====== LISTED ENTRIES ======

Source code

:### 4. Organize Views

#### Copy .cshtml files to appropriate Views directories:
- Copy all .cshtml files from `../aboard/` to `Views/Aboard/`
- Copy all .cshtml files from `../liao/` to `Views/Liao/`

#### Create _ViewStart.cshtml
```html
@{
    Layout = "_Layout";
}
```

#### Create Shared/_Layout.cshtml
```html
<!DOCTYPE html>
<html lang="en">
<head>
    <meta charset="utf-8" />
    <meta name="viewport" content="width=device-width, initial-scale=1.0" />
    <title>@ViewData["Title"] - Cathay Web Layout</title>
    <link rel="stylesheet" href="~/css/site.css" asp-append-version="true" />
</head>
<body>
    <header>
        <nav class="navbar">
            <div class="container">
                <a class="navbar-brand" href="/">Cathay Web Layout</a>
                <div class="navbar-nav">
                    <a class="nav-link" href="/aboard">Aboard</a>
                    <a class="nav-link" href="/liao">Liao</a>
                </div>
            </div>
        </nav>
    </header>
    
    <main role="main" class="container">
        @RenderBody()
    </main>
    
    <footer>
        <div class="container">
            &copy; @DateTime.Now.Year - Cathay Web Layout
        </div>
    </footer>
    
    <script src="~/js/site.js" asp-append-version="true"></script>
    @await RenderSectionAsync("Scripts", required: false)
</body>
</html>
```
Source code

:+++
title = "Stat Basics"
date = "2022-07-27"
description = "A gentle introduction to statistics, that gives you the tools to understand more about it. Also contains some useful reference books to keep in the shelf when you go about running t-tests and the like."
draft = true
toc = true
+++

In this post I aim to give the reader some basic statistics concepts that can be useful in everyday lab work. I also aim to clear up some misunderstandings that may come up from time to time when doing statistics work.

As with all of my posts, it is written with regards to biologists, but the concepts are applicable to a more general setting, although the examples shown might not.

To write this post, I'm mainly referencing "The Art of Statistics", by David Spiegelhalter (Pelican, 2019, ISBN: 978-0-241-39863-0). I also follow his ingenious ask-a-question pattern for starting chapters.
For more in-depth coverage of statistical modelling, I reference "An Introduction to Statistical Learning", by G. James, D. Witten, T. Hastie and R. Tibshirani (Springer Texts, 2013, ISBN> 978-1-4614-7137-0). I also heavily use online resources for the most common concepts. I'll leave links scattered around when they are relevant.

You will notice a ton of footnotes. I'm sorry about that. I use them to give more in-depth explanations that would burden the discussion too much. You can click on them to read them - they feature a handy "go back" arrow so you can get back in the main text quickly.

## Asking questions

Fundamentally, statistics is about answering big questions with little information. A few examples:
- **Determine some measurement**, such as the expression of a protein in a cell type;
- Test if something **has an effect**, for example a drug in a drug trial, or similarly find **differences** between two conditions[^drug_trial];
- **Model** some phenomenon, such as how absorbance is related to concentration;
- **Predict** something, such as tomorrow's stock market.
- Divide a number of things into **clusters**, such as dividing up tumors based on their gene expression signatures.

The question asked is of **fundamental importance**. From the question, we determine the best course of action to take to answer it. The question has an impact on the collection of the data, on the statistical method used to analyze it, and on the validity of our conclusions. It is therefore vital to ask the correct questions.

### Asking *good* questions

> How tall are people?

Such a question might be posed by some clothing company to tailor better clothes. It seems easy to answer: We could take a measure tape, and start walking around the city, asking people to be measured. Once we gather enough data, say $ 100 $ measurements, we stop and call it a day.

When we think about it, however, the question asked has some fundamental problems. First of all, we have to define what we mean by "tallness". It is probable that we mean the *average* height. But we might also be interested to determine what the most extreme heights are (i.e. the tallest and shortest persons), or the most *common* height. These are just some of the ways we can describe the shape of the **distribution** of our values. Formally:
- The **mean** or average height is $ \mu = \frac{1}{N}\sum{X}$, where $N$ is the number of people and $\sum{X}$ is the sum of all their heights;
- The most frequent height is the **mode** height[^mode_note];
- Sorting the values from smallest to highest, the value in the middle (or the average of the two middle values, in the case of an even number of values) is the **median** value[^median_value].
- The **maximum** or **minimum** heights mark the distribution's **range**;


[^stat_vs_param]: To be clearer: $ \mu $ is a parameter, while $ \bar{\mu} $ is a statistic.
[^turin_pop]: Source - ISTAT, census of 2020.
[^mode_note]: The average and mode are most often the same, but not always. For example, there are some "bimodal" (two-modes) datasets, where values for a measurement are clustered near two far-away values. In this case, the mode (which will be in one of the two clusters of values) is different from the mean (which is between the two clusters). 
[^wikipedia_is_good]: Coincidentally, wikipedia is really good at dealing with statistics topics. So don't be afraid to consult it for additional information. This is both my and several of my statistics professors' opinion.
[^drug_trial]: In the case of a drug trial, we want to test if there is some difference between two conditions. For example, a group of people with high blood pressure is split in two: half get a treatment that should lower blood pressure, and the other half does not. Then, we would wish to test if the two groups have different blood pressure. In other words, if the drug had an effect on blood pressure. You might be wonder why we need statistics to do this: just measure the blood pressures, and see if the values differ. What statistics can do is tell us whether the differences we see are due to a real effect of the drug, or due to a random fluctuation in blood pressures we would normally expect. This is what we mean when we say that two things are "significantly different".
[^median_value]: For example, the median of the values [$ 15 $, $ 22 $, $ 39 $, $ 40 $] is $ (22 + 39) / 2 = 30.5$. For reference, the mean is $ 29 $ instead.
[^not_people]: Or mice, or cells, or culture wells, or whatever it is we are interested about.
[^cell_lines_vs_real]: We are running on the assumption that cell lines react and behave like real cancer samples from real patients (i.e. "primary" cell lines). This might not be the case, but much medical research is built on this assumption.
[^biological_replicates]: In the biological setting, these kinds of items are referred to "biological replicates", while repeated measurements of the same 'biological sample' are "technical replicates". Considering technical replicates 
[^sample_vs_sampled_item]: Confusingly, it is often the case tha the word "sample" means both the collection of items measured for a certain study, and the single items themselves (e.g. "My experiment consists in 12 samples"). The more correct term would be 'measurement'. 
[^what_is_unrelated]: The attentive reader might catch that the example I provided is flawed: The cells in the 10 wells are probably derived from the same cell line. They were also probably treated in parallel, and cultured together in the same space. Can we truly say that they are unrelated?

======

**HOW TO COMPLETE THIS TASK:** Copy out every line of the data that includes "good".

**EXERCISE ANSWER:**
### Asking *good* questions
[^wikipedia_is_good]: Coincidentally, wikipedia is really good at dealing with statistics topics. So don't be afraid to consult it for additional information. This is both my and several of my statistics professors' opinion.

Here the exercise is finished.